→ **Selection**
* * * * * * *

Orthogonal Chirp Delay-Doppler Multiplexing (CDDM)

• Orthogonal Chirp Delay-Doppler Division Multiplexing (CDDM) is a multi-carrier modulation framework that uses orthogonal chirp waveforms mapped onto a delay-Doppler grid for robust performance in doubly selective channels.
• The framework combines advanced precoding transforms, such as IDFnT and CZT, to achieve full diversity gain and superior BER improvements under high mobility.
• CDDM balances tradeoffs between PAPR, spectral efficiency, and computational complexity, making it ideal for applications in high-speed communications, radar, and integrated sensing.

Orthogonal Chirp Delay-Doppler Division Multiplexing (CDDM) is a multi-carrier modulation framework designed for efficient, resilient communication in doubly selective (delay and Doppler dispersive) channels. CDDM achieves robust performance under high mobility by combining the orthogonality of linear frequency-modulated (chirp) waveforms with delay–Doppler domain multiplexing and targeted precoding transforms. Several concrete instantiations—including Affine Frequency Division Multiplexing (AFDM), Vector Orthogonal Chirp Division Multiplexing (VOCDM), and Chirp-Zak Transform (CZT)-based CDDM—demonstrate modular signal design, full diversity gain, and tractable detection complexity. The approach has demonstrated superior BER, diversity order, and OOBE in recent simulation studies under realistic channel conditions (Bai et al., 22 Nov 2025, Lu et al., 10 Aug 2025, Yin et al., 7 Feb 2025, Li et al., 22 May 2025).

* * * * * * *

→ **Instructions to follow**
Pick up the CDDM overview after its final sentence and keep writing. The data comes from a separate, unrelated source.

* * * * * * *

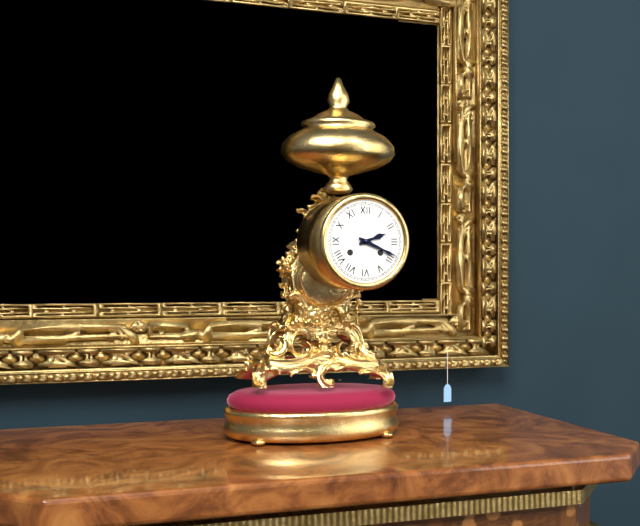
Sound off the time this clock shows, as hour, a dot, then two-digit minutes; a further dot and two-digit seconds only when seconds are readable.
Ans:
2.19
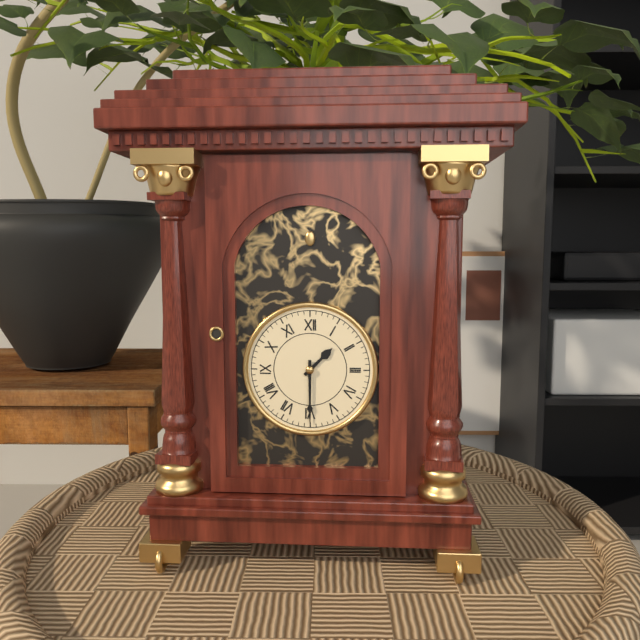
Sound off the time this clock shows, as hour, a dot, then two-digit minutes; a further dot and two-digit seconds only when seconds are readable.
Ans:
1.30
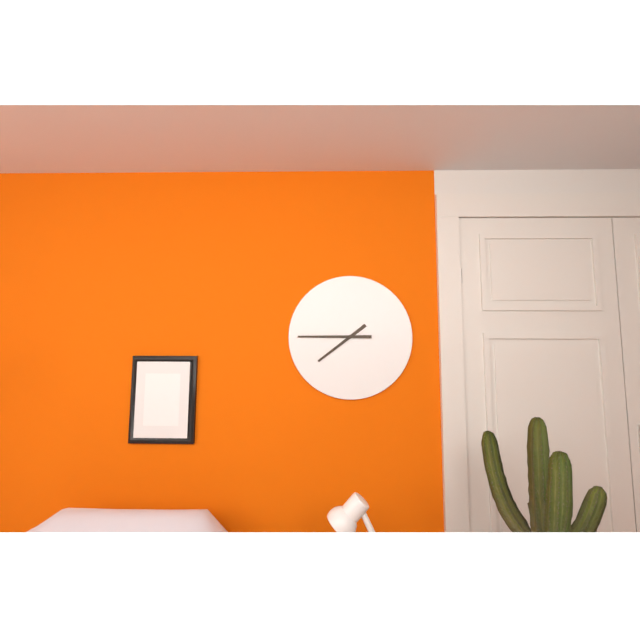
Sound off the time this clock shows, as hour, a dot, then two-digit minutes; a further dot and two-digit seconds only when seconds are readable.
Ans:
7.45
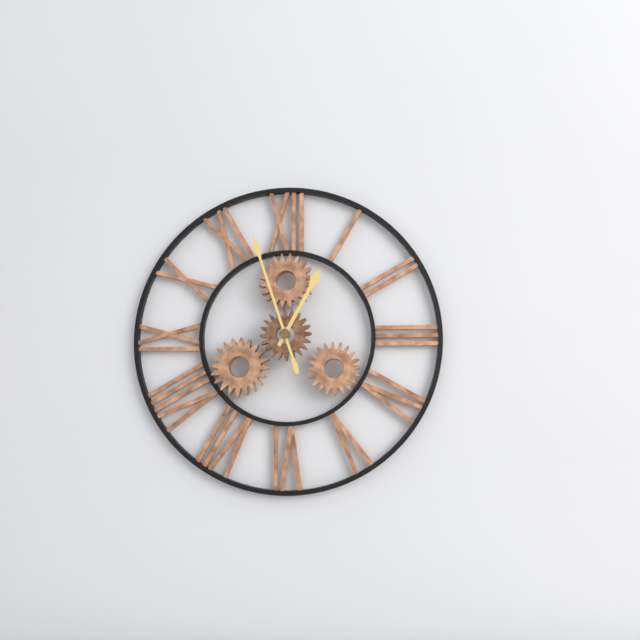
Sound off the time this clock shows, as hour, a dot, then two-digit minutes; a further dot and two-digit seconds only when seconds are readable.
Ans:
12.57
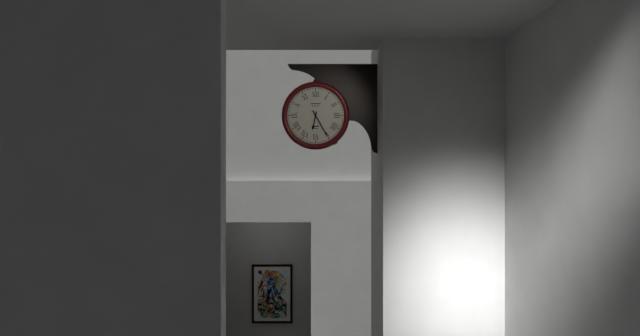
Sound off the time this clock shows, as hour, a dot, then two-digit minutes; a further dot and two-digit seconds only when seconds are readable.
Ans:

* * * * * * *

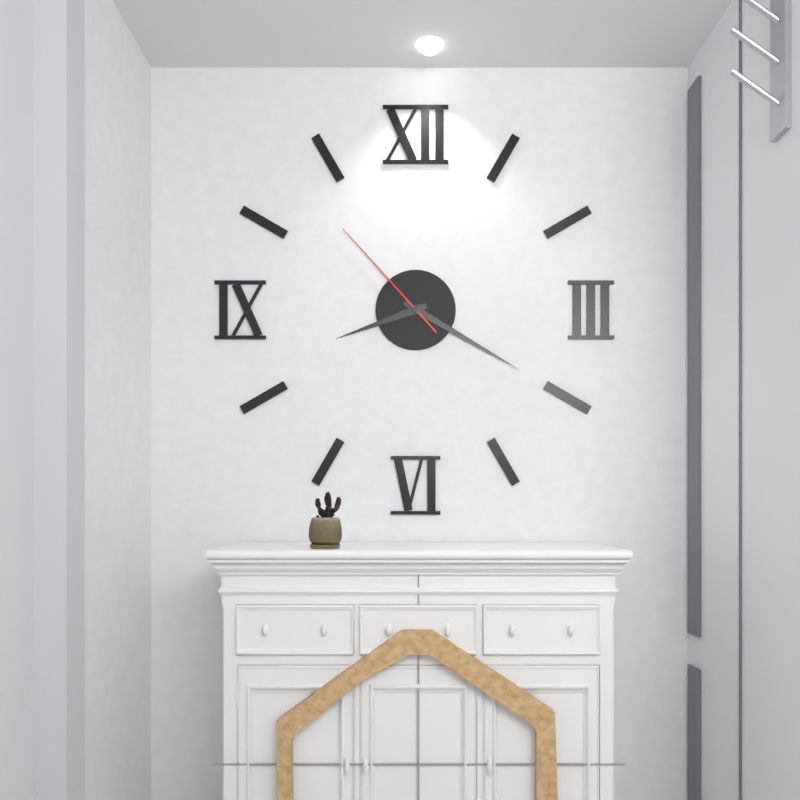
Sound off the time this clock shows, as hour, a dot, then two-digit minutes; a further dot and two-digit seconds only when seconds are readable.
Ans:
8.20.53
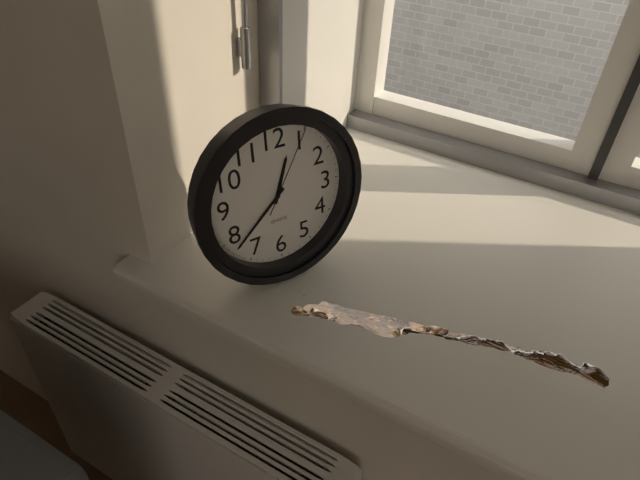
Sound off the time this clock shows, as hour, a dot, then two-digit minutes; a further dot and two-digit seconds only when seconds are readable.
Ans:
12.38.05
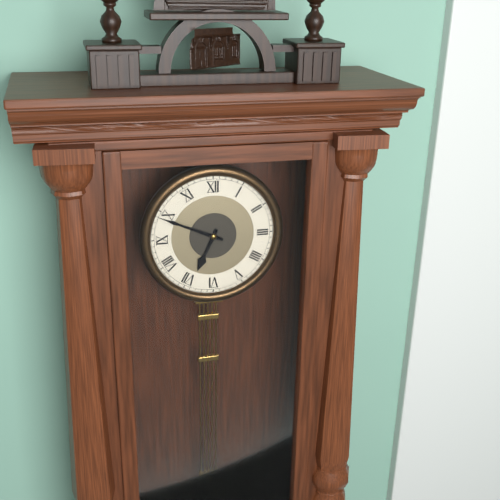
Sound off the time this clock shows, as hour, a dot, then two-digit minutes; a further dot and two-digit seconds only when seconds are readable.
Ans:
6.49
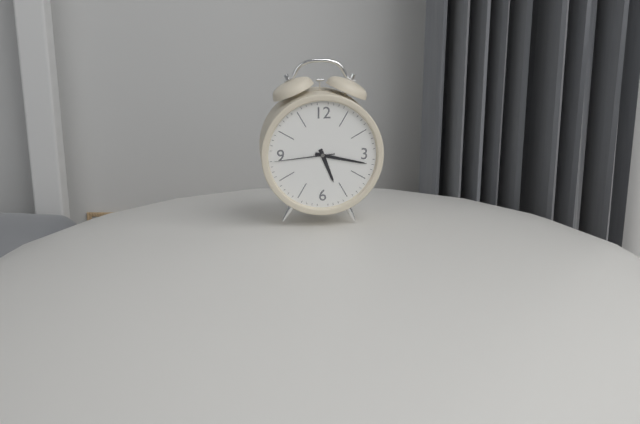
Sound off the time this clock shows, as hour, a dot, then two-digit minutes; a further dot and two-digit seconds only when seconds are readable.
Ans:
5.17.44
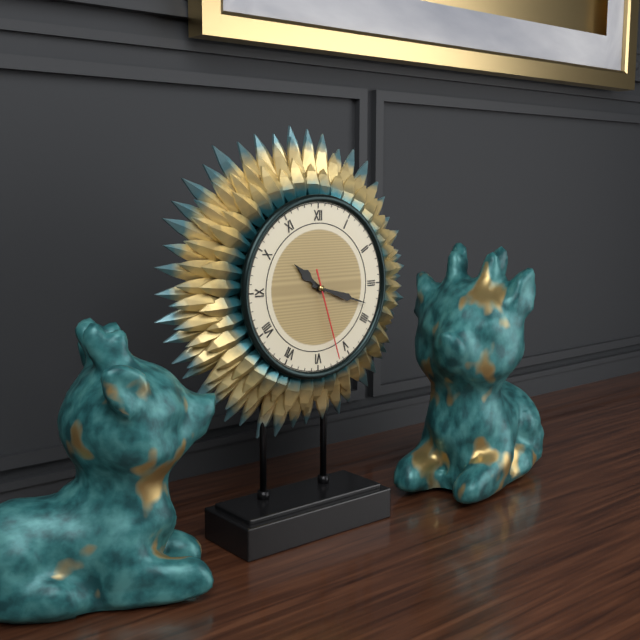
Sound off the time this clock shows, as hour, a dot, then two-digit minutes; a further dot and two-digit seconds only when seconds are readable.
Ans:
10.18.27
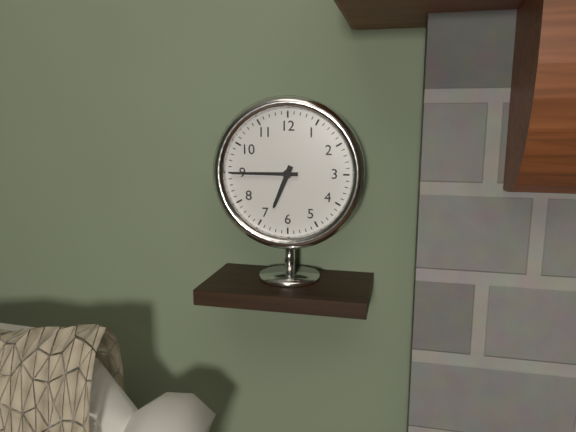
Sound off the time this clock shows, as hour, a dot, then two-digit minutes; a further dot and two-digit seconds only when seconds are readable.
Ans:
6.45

* * * * * * *

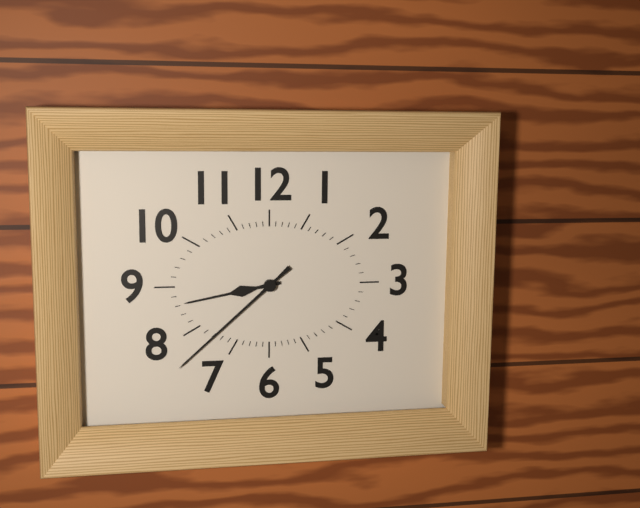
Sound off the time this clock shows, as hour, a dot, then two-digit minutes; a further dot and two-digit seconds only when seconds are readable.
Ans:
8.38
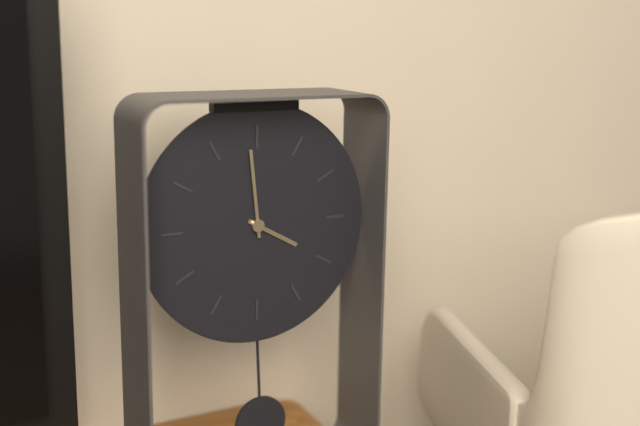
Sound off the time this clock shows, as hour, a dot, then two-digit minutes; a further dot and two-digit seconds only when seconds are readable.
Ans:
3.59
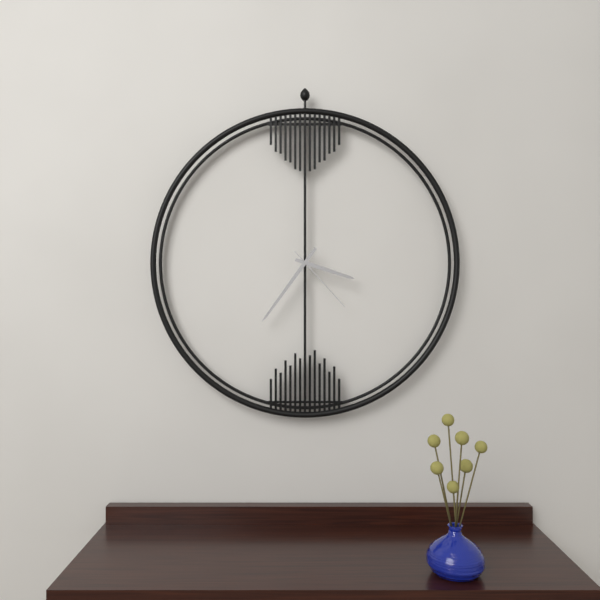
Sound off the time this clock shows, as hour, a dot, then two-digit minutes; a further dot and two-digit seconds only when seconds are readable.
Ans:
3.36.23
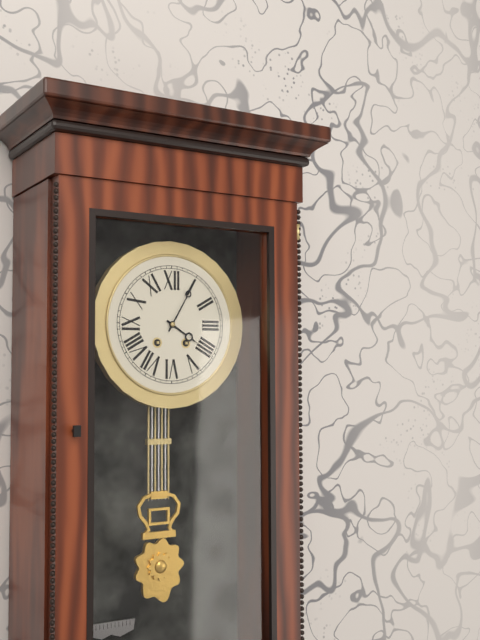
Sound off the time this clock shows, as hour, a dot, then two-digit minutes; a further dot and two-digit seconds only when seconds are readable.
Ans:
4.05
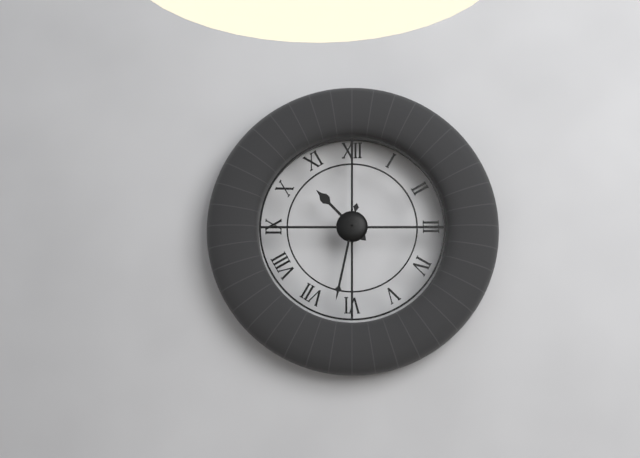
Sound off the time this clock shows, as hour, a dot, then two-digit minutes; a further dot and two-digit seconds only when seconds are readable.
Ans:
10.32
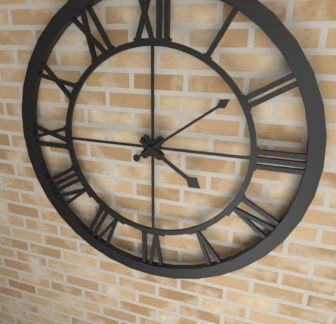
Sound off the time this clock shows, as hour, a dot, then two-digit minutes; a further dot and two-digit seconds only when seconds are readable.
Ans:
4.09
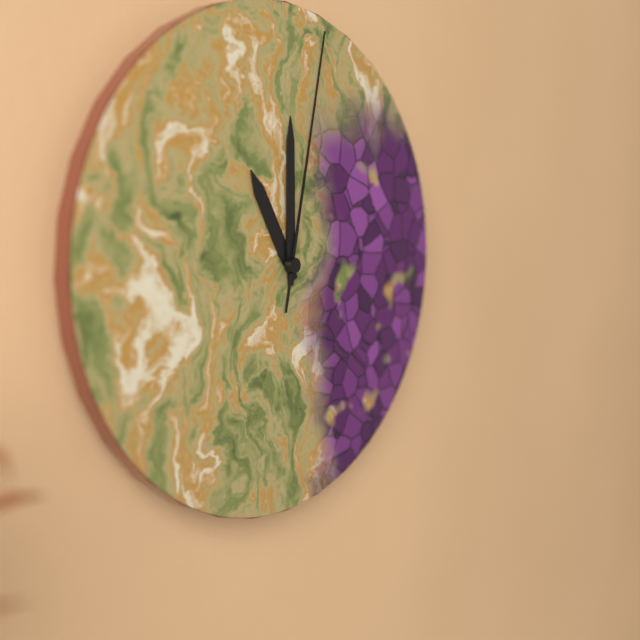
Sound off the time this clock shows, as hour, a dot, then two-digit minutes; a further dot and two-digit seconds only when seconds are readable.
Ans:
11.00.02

* * * * * * *

→ **Result**
1. Mathematical Foundations and Modulation Principles

CDDM relies on the synthesis of orthogonal chirp waveforms and their mapping onto a delay–Doppler (DD) grid. In the discrete-time case, the orthogonal chirps are constructed as quadratic-phase signals:

$$\varphi_i(w) = \exp(j\pi/4) \exp\left(-j \frac{\pi}{N} (w - i)^2\right)\,,\quad w=0,\ldots,N-1$$

with orthogonality:

$$\sum_{w=0}^{N-1} \varphi_i(w)\, \varphi_{i'}^*(w) = N\,\delta_{i,i'}$$

Modulation in CDDM usually employs an inverse discrete Fresnel transform (IDFnT), affine Fourier transform (IDAFT), or the more general Chirp-Zak Transform (CZT). For example, VOCDM modulation applies $M$ parallel IDFnTs of size $N$ to partitioned data blocks (Lu et al., 10 Aug 2025):

$$\mathbf{u} = (\Phi_N^{\mathcal{H}} \otimes I_M) \mathbf{s}$$

where $\Phi_N$ is the DFnT matrix and $\mathbf{s}$ contains $K=MN$ symbols. In CZT-based CDDM, the transmit signal is synthesized by superimposing time-domain chirps, mapped via block-partitioning and the Zak transform to the DD-domain (Bai et al., 22 Nov 2025).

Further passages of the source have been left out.